Berkeley could seek jail bids soon
MONCKS CORNER — A 200-bed expansion of Berkeley County's overcrowded jail could be advertised for bids this summer.
The Hill-Finklea Detention Center, once projected to need 400 beds in 2012, has an average daily population of 410 prisoners, Dennis Ashley of DA Architects told the Chamber of Commerce during a Thursday morning breakfast meeting.
With a maximum capacity of 154, a lot of prisoners end up bunking on the floor, Sheriff Wayne DeWitt said.
The addition of 200 beds would be the first of a proposed three-phase plan that would cost a total of $8.5 million and would eventually expand capacity to 1,200 inmates at the jail on California Avenue. That would be adequate for the next 15 years, Ashley said.
County Supervisor Dan Davis wants to use 29 percent of the 1-cent local option sales tax revenue to pay for the jail expansion and other projects, which would put the county on a "pay-as-you-go basis" versus borrowing. By law, the county has to use at least 71 percent toward tax credits.
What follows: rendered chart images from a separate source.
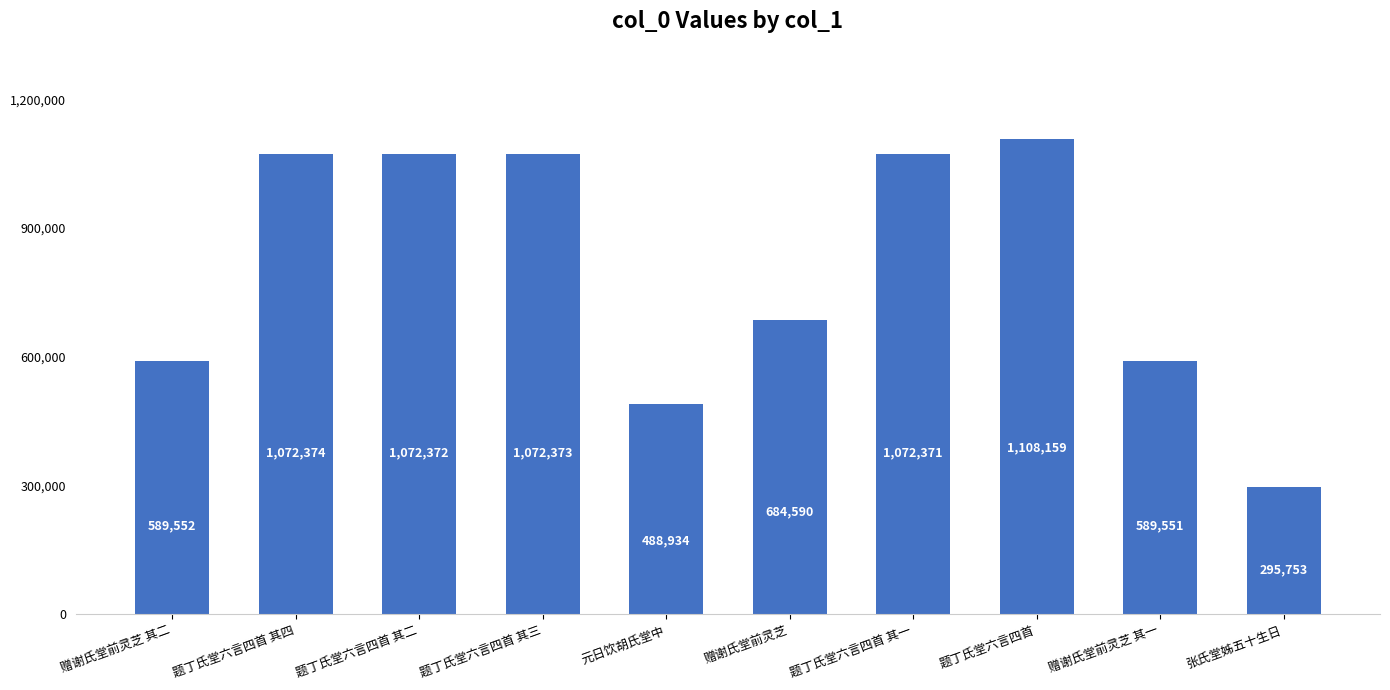

Which category has the highest value across all series?

题丁氏堂六言四首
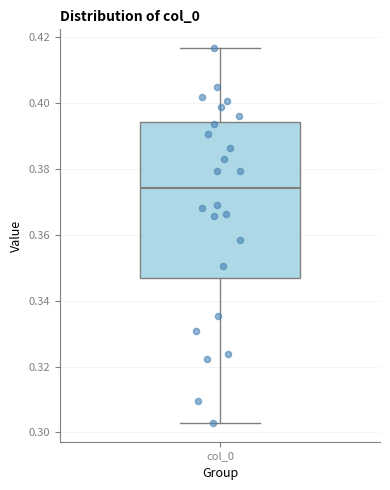

Where does the upper whisker of the box for col_0 end on the y-axis? The values are not printed on the chart, so give them approximately, as read against the axis.

0.416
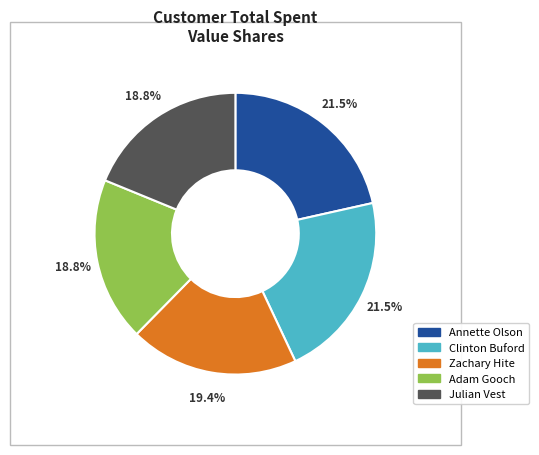

Is Adam Gooch the majority of the pie?

No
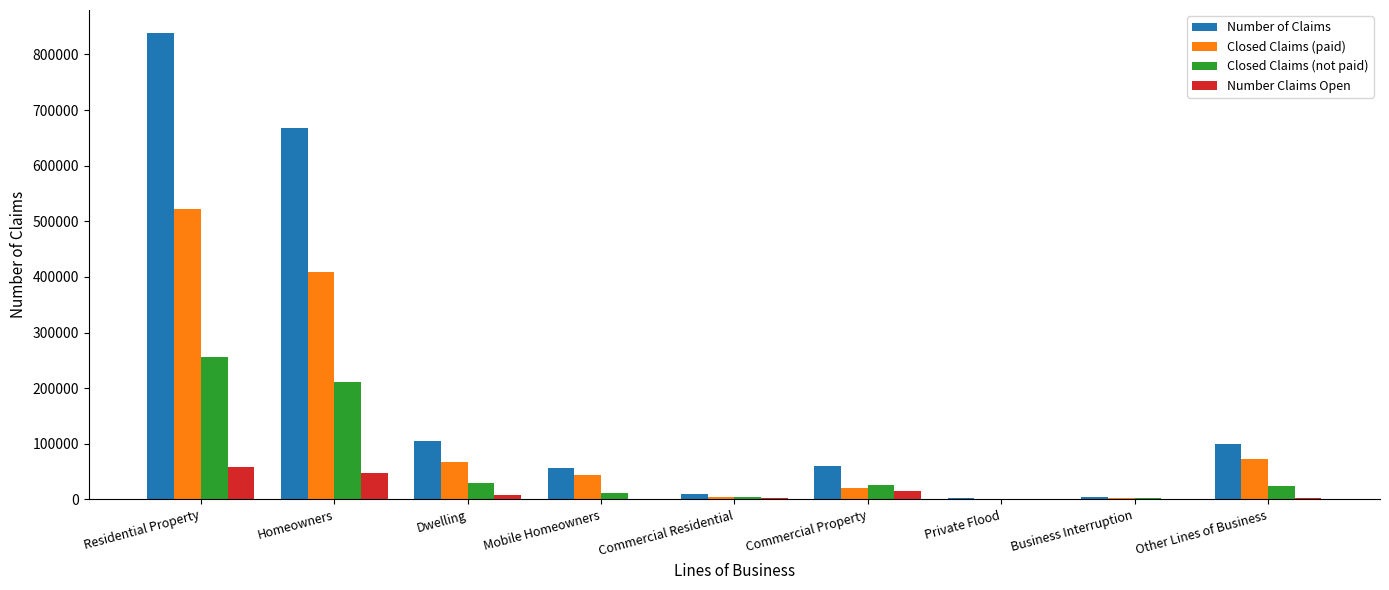

Which series has the largest total across all categories?

Number of Claims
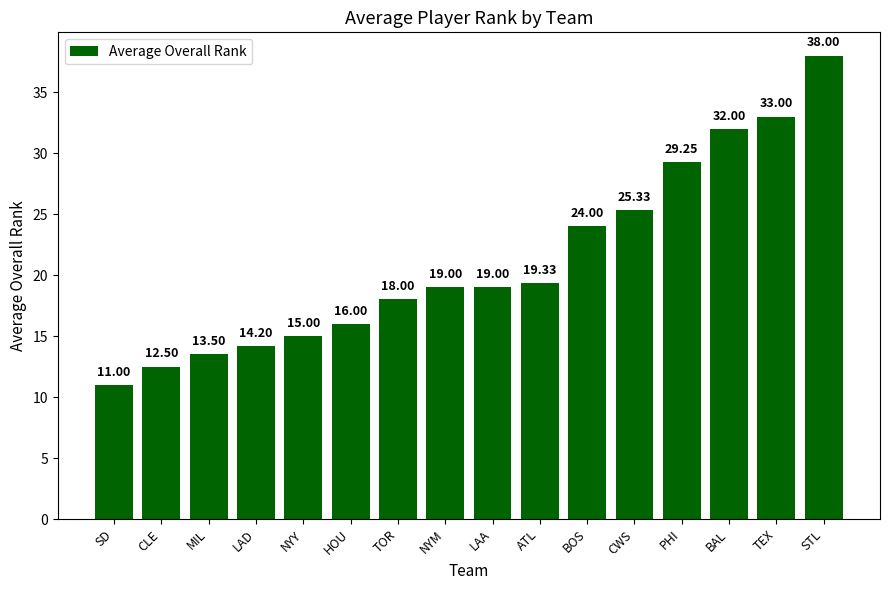

Is it true that the value at NYY is 6.8?

False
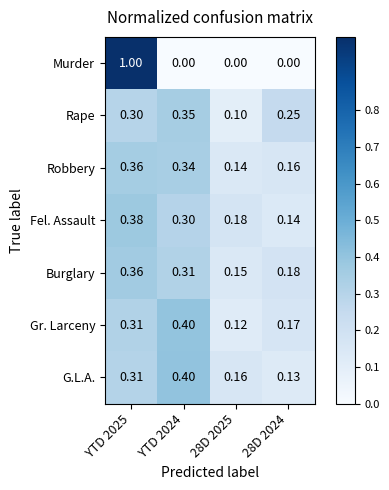

Which series changed the most between YTD 2025 and 28D 2025?

Murder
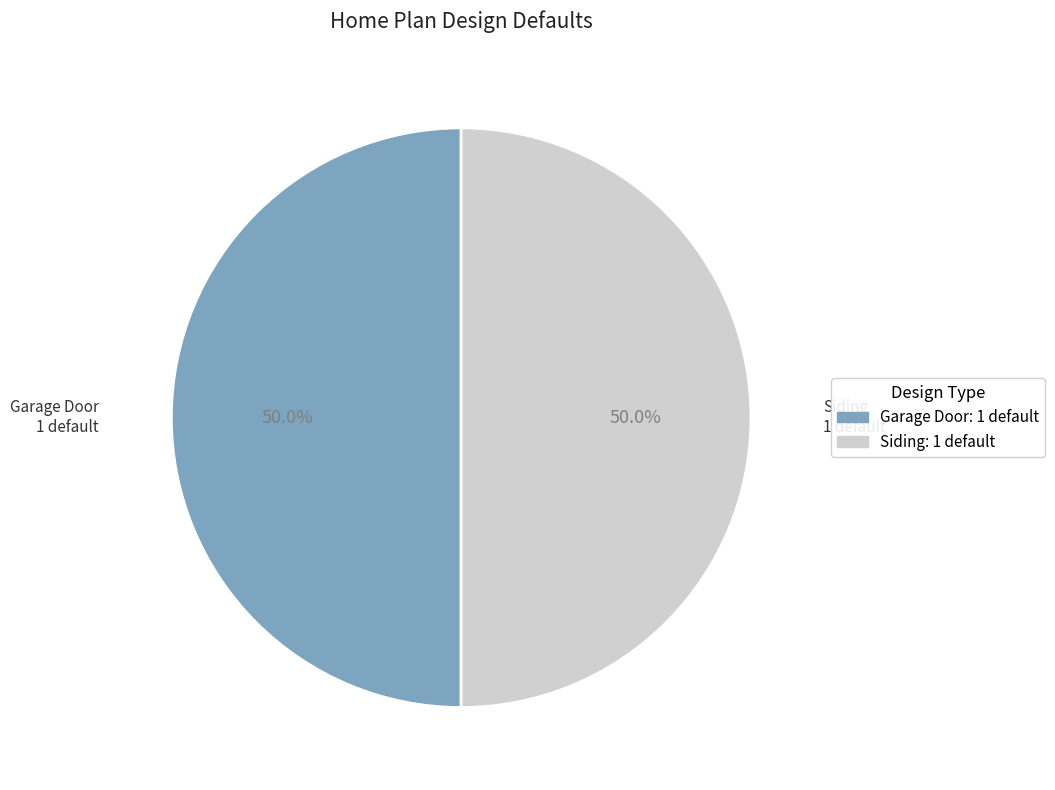

Approximately how many times larger is the value at Siding compared to Garage Door?

1.0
Davis' proposal would require changing an old resolution that returned 100 percent of the tax revenue to the public in the form of property tax credits. The issue will come before the county council within the next couple of months, Davis said.
DeWitt, who was "trying to get the jail sold" Thursday, said that if residents don't want inmates back on the streets, the county has to have a facility large enough to hold them.